Two Unequal Winds

Info: Photo series of 8 images; archival pigment print; framed; 82.5 x 110 cm

Text: Two Unequal Winds features a series of landscape photographs captured in military training areas across Germany. This work examines why the military, both past and present, has occupied these particular landscapes for their operations, raising the question: what role does sand play in the imagination of exercising force and projecting conflict?

I searched for sand in Germany, my adopted home. I identify with the desert landscape, having grown up in West Asia. But I didn’t expect to find anything here.

I discovered dunes that were relics of the Ice Age, formed by the movement of glaciers and then carried by rivers and deposited. Other dunes were revealed after forest wildfires.

These relatively numerous but small, and unexpected areas of sandy ecologies in Germany, need to be protected from the creeping dominant vegetation to create a haven for the endemic flora and fauna that thrive there.

Then I learned that these areas all have a history of military activity, some spanning centuries. This includes the Prussian Army, Austrian Army, French Army, Wehrmacht, National People’s Army, Belgian Army, Netherlands Army, The Red Army, German Army, British Army, and the US Army.

Our reading of landscapes reveals the narratives that we have embedded within them. Desert landscapes around the globe have been subject to imperialist thought under the false premise that they are empty spaces, leading to violent occupation. Can we demilitarise our imagination of sand and its landscapes?

The title Two Unequal Winds refers to art historian Michael Baxandall’s description of the formation of the ‘seif’ (Arabic for sword) type dune. In his Episodes Memorybook, he reflects on the characteristics of dunes and their analogies to the properties of human consciousness.

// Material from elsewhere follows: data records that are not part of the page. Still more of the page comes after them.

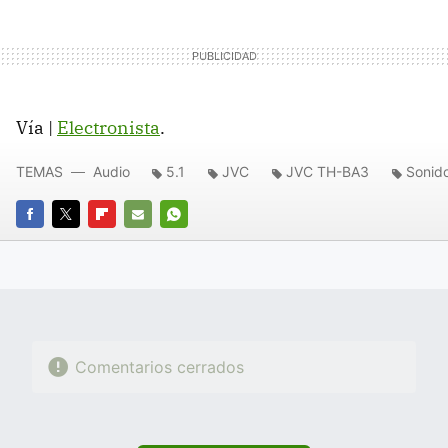
Vía |
Electronista
.
TEMAS
Audio
5.1
JVC
JVC TH-BA3
Sonid
FACEBOOK
TWITTER
FLIPBOARD
E-
WHATSAPP
MAIL
Comentarios cerrados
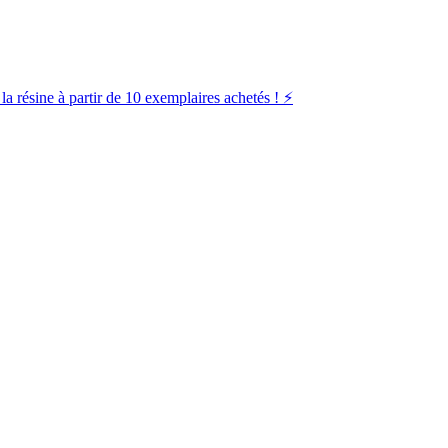
la résine à partir de 10 exemplaires achetés ! ⚡️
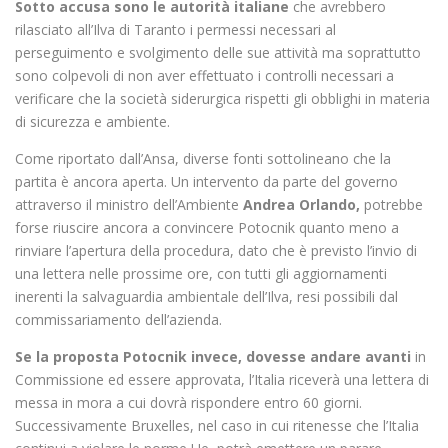
Sotto accusa sono le autorità italiane
che avrebbero
rilasciato all’Ilva di Taranto i permessi necessari al
perseguimento e svolgimento delle sue attività ma soprattutto
sono colpevoli di non aver effettuato i controlli necessari a
verificare che la società siderurgica rispetti gli obblighi in materia
di sicurezza e ambiente.
Come riportato dall’Ansa, diverse fonti sottolineano che la
partita è ancora aperta. Un intervento da parte del governo
attraverso il ministro dell’Ambiente
Andrea Orlando,
potrebbe
forse riuscire ancora a convincere Potocnik quanto meno a
rinviare l’apertura della procedura, dato che è previsto l’invio di
una lettera nelle prossime ore, con tutti gli aggiornamenti
inerenti la salvaguardia ambientale dell’Ilva, resi possibili dal
commissariamento dell’azienda.
Se la proposta Potocnik invece, dovesse andare avanti
in
Commissione ed essere approvata, l’Italia riceverà una lettera di
messa in mora a cui dovrà rispondere entro 60 giorni.
Successivamente Bruxelles, nel caso in cui ritenesse che l’Italia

“A virtue of the sand dune as emblem is that it acknowledges the active presence of the past – in the lamination – while allowing the deferment of particular complexities of the idea of human memory.”

Please note: Some of these photographs were taken in restricted zones where the ground is still loaded with weapons and live ammunition and is at risk of exploding. These areas are not open to the general public. Special permission was obtained to enter these areas.